Thursday, September 23, 2010
In local news, quasi-mythical shareholder plaintiff Alan R. Kahn recently filed suit in MA challenging the Genzyme-Sanofi transaction. In his complaint (which is sadly not available online) he alleged various breaches of fiduciary loyalty by the board, etc. The suit seeks (i) class action status, (ii) an order enjoining the defendants from initiating any defensive measures that would inhibit the defendants' ability to maximize shareholder value, (ii) compensatory damages and (iii) an award to plaintiffs of the costs of the action, including reasonable attorneys' and experts' fees and expenses.
Wait a minute ... there is no Genzyme-Sanofi deal, not yet anyway. Talk about jumping the gun! Well I guess he had the joy of being able to yell "FIRST!"

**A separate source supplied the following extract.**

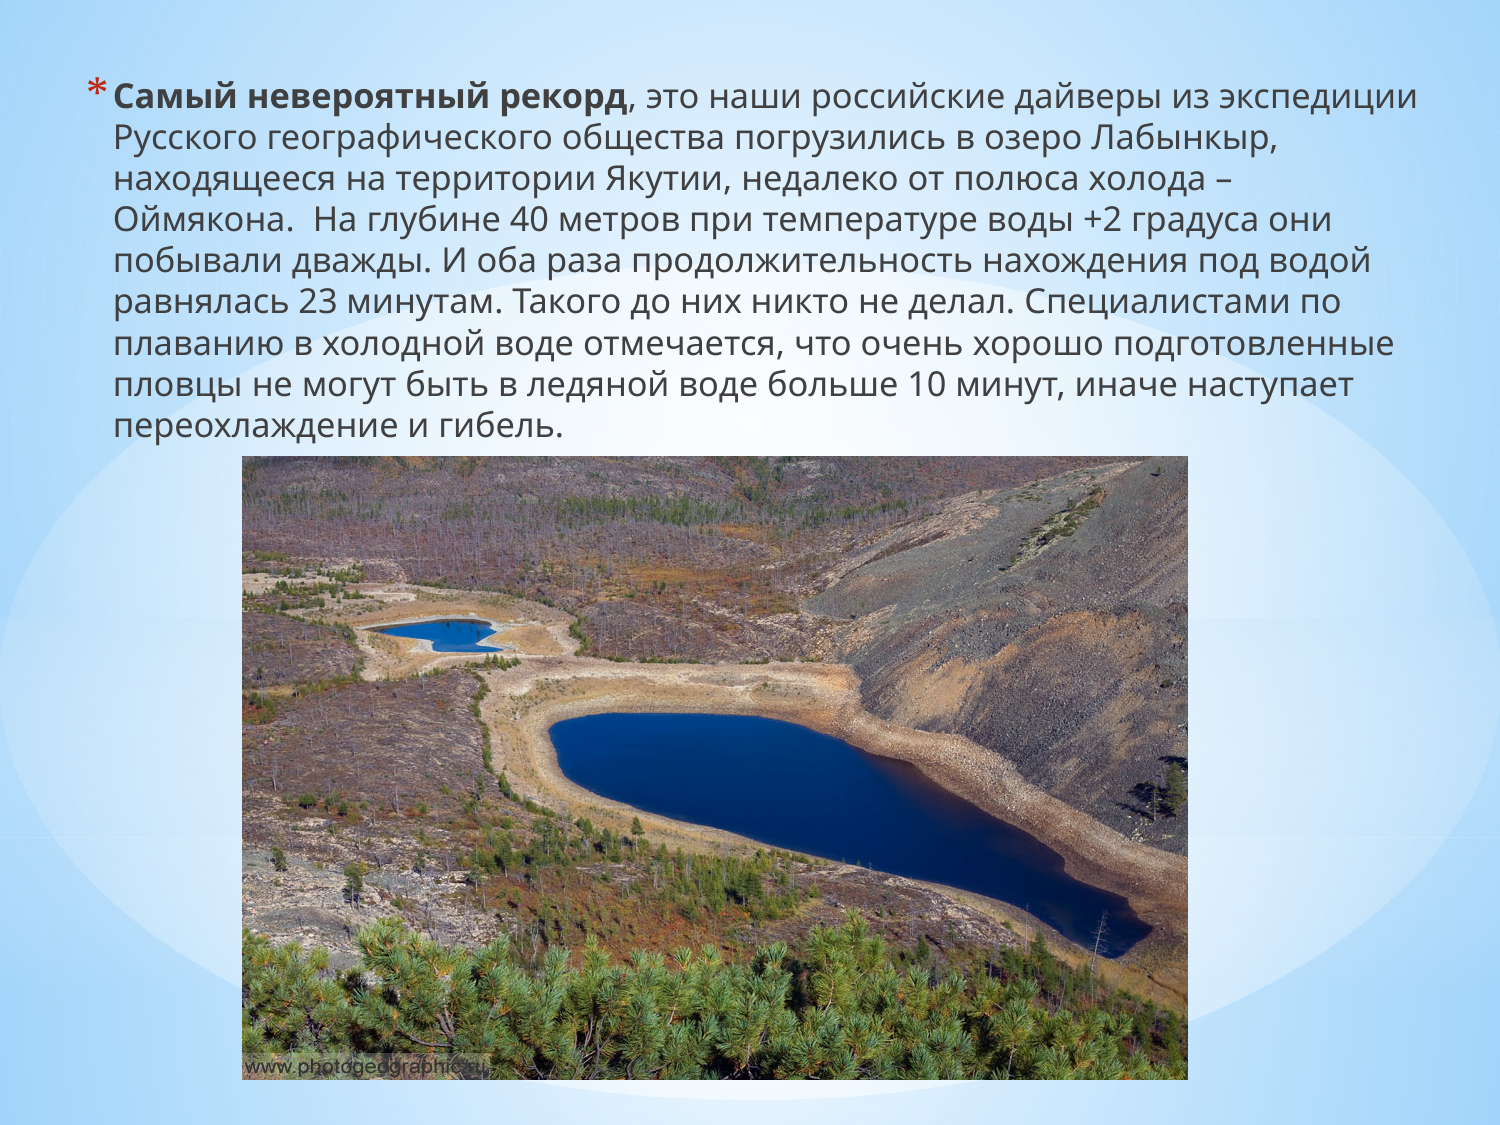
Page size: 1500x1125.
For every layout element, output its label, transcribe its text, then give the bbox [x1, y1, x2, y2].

list Самый невероятный рекорд, это наши российские дайверы из экспедиции Русского географического общества погрузились в озеро Лабынкыр, находящееся на территории Якутии, недалеко от полюса холода – Оймякона. На глубине 40 метров при температуре воды +2 градуса они побывали дважды. И оба раза продолжительность нахождения под водой равнялась 23 минутам. Такого до них никто не делал. Специалистами по плаванию в холодной воде отмечается, что очень хорошо подготовленные пловцы не могут быть в ледяной воде больше 10 минут, иначе наступает переохлаждение и гибель. [64, 66, 1436, 457]
picture [241, 455, 1188, 1080]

Well bad news for Mr. Kahn - if he thinks that he'll be able to get an injunction or an order out of the MA courts to prevent or even slow down this deal when and if it ever gets announced he's sadly mistaken. This Skadden Arps memo via the Boston Bar Association (H/T EDJ) notes that the MA courts are especially stingy when it comes to handing out injunctions to block deals:
The lesson of Elliot and its brethren is clear. Massachusetts law is increasingly unreceptive to injunction motions seeking to interfere with sophisticated corporate transactions, particularly where such motions would seek to interfere with shareholder votes. While such cases may occasionally find litigation “traction” elsewhere — indeed, there are Delaware cases granting injunctions in some circumstances,including injunctions delaying shareholder votes — our judges have been skeptical.
At least they are more predicable. It wasn't long ago that the knock on business litigation in MA was that there results were often no better than a lottery.